Stand: 25.08.2015 17:08 Uhr

Stapelfeldt will Wohnungsbau vereinfachen

Die Hamburger Stadtentwicklungsbehörde prüft wegen der zahlreichen Flüchtlinge einen einfacheren und schnelleren Wohnungsbau. Im Interview mit NDR 90,3 sagte Bausenatorin Dorothee Stapelfeldt (SPD), man könne mehr Fertighäuser bauen.
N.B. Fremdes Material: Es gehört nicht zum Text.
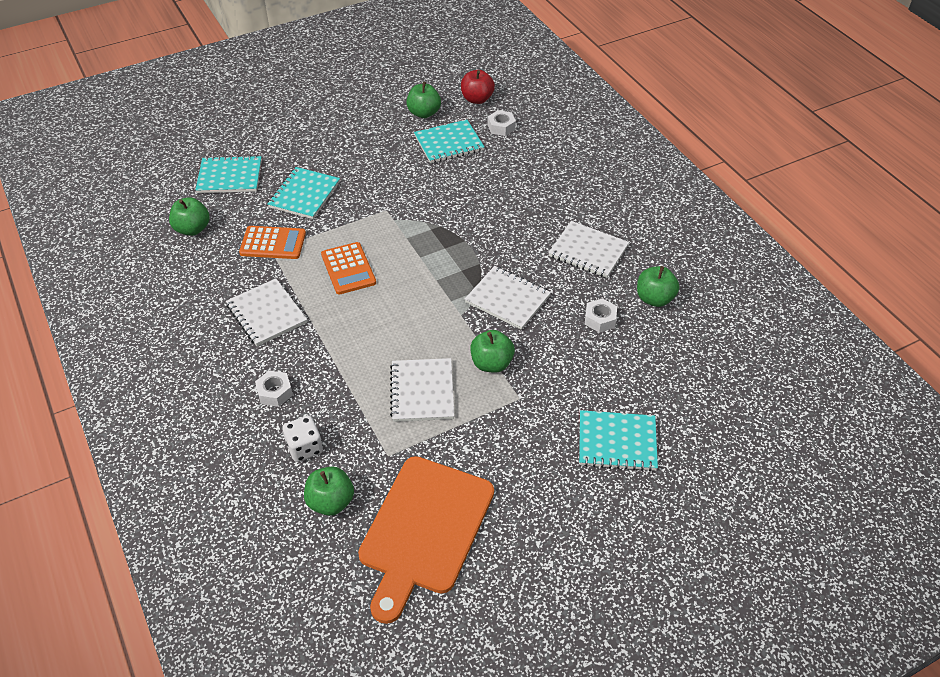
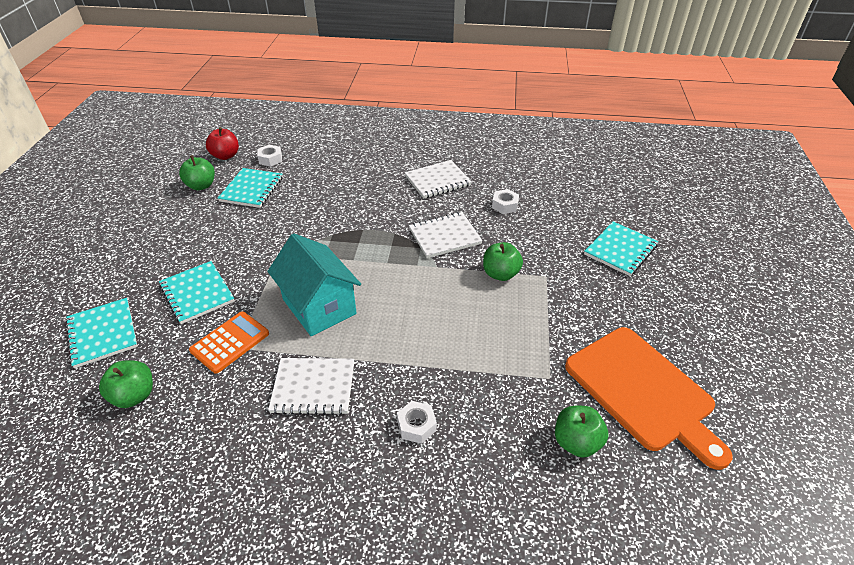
camera: 55 degrees left, 5 degrees down
turquoise notebook [195,155,262,193] -> turquoise notebook turned 60 degrees counterclockwise [65,298,138,368]
white dice [282,416,323,462] -> none
orange calculator [321,242,376,295] -> turquoise house [267,233,361,336]
white notebook [390,358,454,422] -> none
green apple [637,266,679,307] -> none

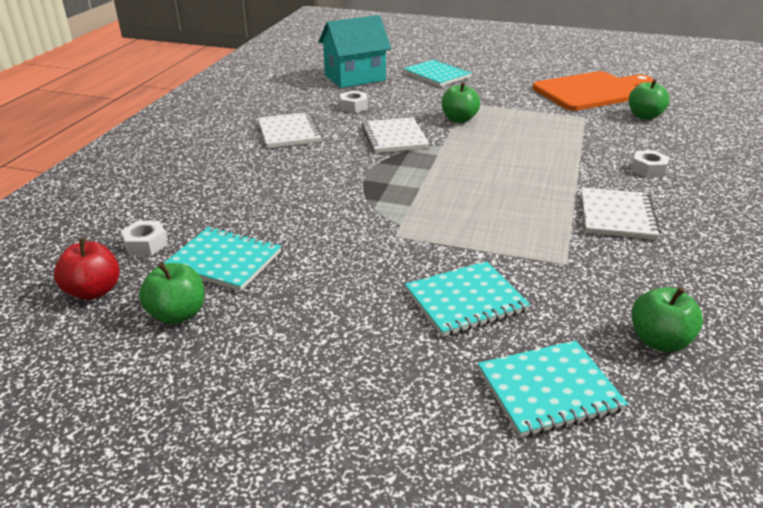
camera: 80 degrees left, 10 degrees down
orange calculator [189,311,269,374] -> none
turquoise house [267,233,361,336] -> turquoise house moved to [318,15,391,88]

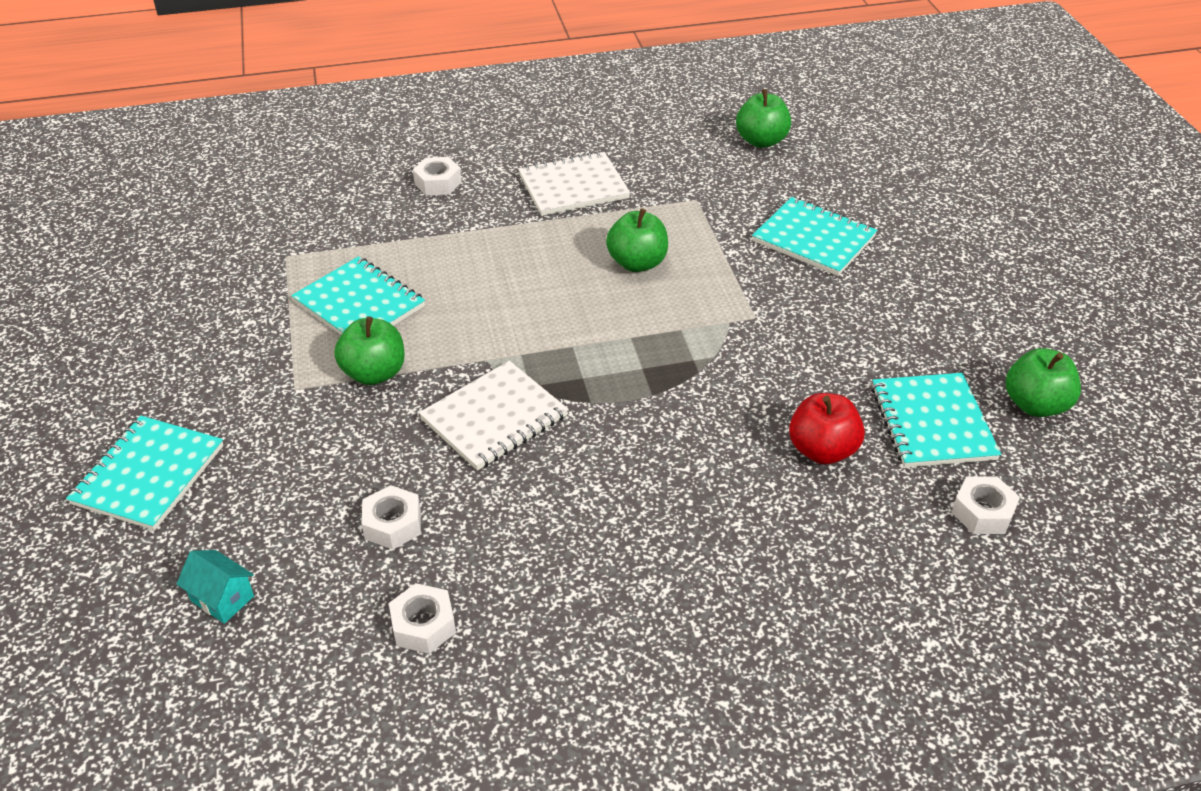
camera: 120 degrees left, 10 degrees up
red apple [54,238,120,300] -> red apple moved to [789,393,865,464]
white notebook [258,112,323,148] -> none
turquoise house [318,15,391,88] -> turquoise house [177,550,254,624], size x0.40
turquoise notebook [478,340,628,437] -> turquoise notebook moved to [291,256,425,335]
orange cutting board [532,71,653,111] -> none
green apple [629,79,670,120] -> green apple moved to [606,208,668,272]
none -> white nut [389,583,456,654]

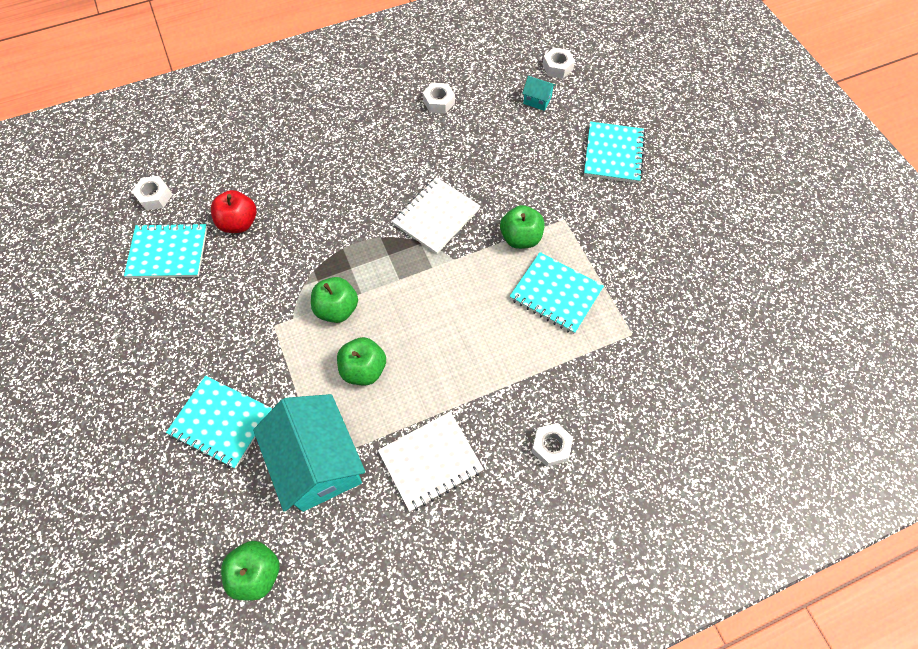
camera: 170 degrees right, 20 degrees up
white nut [362,485,421,549] -> white nut moved to [543,48,575,78]
turquoise notebook [871,373,1001,467] -> turquoise notebook turned 75 degrees counterclockwise [124,223,207,278]
green apple [1006,348,1081,417] -> green apple moved to [311,277,358,323]
none -> turquoise house [253,394,365,512]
Knapp 7.000 fertige Wohnungen schaffte das "Bündnis für Wohnen" von Senat und Wohnungsbauwirtschaft im vergangenen Jahr - eine deutliches Plus im Vergleich zum Vorjahr. Aber bei erwarteten mindestens 20.000 Flüchtlingen in diesem Jahr in Hamburg ist das nicht genug. Was tun? Ihre Experten prüften Bauzeiten von weniger als einem Jahr, meinte die Stadtentwicklungssenatorin. "Natürlich kann man sich überlegen, wie zum Beispiel durch vorgefertigten Wohnungsbau - etwa durch Modulhäuser - dieser befördert werden kann." Fertigbauteile seien eine Möglichkeit, beschleunigte Baugenehmigungen eine andere.

Der Wohnungsstandard soll nicht sinken. Noch nicht legt sich Stapelfeldt fest, ob der Senat die Zahl der Neubauwohnungen pro Jahr hochsetzt - von 6.000 auf 8.000. Doch sie ist sicher: "Wir werden diese Herausforderung ganz sicher meistern können." Wenn die Senatorin in Wilhelmsburg aus ihrem Bürofenster schaut, sieht sie die Zelte für Flüchtlinge in der Dratelnstraße. "Die Flüchtlinge werden wir vor dem Winter besser unterbringen", sagte Stapelfeldt.